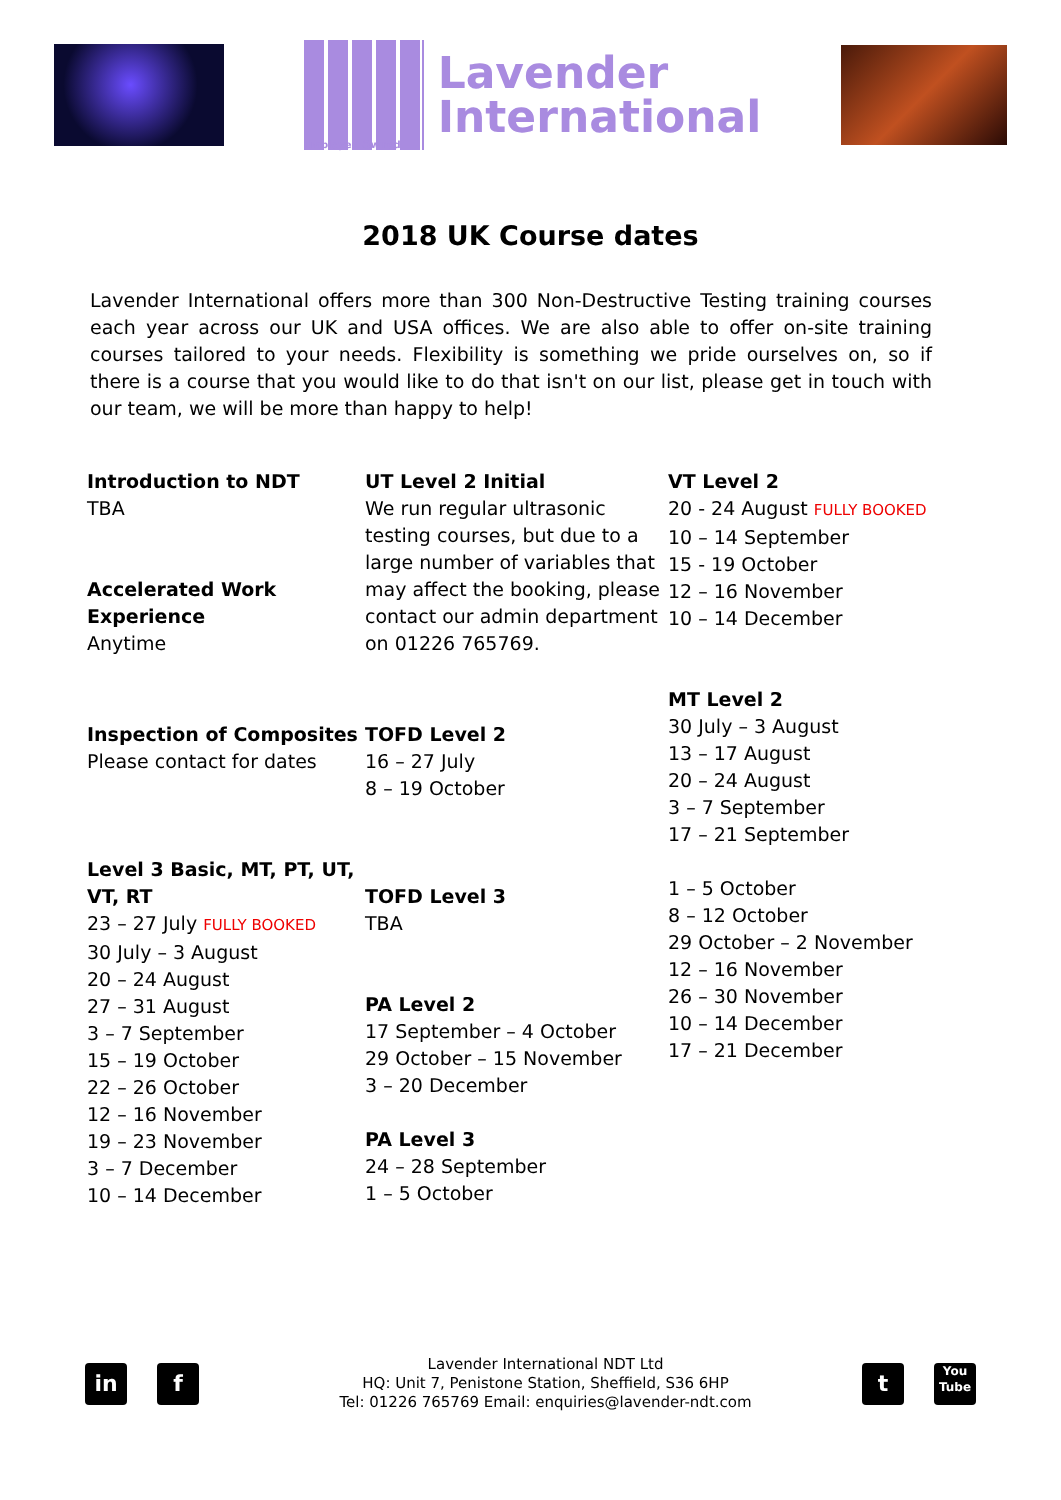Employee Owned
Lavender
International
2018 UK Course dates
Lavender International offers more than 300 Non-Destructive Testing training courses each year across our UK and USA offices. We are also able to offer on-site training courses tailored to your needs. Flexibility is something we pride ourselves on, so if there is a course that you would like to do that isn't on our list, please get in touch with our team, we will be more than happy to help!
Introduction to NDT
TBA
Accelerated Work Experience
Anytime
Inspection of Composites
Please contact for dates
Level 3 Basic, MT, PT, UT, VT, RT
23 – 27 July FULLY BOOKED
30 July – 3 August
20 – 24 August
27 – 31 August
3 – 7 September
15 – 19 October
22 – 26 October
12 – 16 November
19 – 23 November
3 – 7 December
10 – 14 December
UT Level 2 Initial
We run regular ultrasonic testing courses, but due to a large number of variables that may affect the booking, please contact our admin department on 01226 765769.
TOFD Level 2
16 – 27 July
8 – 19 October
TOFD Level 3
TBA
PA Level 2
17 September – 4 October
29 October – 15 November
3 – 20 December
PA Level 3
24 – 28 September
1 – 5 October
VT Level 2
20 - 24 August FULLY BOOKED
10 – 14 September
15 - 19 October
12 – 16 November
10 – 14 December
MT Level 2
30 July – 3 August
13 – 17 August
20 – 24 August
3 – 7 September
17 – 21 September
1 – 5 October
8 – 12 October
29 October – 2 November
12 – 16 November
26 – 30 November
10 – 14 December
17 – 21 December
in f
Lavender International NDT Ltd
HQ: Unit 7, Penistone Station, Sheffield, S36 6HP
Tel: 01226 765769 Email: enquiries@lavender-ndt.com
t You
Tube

# # # #

▶ _Prompt_
Output all lines above precisely. Pictures are to be left out.

▶ _Exercise solution_
Employee Owned
Lavender
International
2018 UK Course dates
Lavender International offers more than 300 Non-Destructive Testing training courses each year across our UK and USA offices. We are also able to offer on-site training courses tailored to your needs. Flexibility is something we pride ourselves on, so if there is a course that you would like to do that isn't on our list, please get in touch with our team, we will be more than happy to help!
Introduction to NDT
TBA
Accelerated Work Experience
Anytime
Inspection of Composites
Please contact for dates
Level 3 Basic, MT, PT, UT, VT, RT
23 – 27 July FULLY BOOKED
30 July – 3 August
20 – 24 August
27 – 31 August
3 – 7 September
15 – 19 October
22 – 26 October
12 – 16 November
19 – 23 November
3 – 7 December
10 – 14 December
UT Level 2 Initial
We run regular ultrasonic testing courses, but due to a large number of variables that may affect the booking, please contact our admin department on 01226 765769.
TOFD Level 2
16 – 27 July
8 – 19 October
TOFD Level 3
TBA
PA Level 2
17 September – 4 October
29 October – 15 November
3 – 20 December
PA Level 3
24 – 28 September
1 – 5 October
VT Level 2
20 - 24 August FULLY BOOKED
10 – 14 September
15 - 19 October
12 – 16 November
10 – 14 December
MT Level 2
30 July – 3 August
13 – 17 August
20 – 24 August
3 – 7 September
17 – 21 September
1 – 5 October
8 – 12 October
29 October – 2 November
12 – 16 November
26 – 30 November
10 – 14 December
17 – 21 December
in f
Lavender International NDT Ltd
HQ: Unit 7, Penistone Station, Sheffield, S36 6HP
Tel: 01226 765769 Email: enquiries@lavender-ndt.com
t You
Tube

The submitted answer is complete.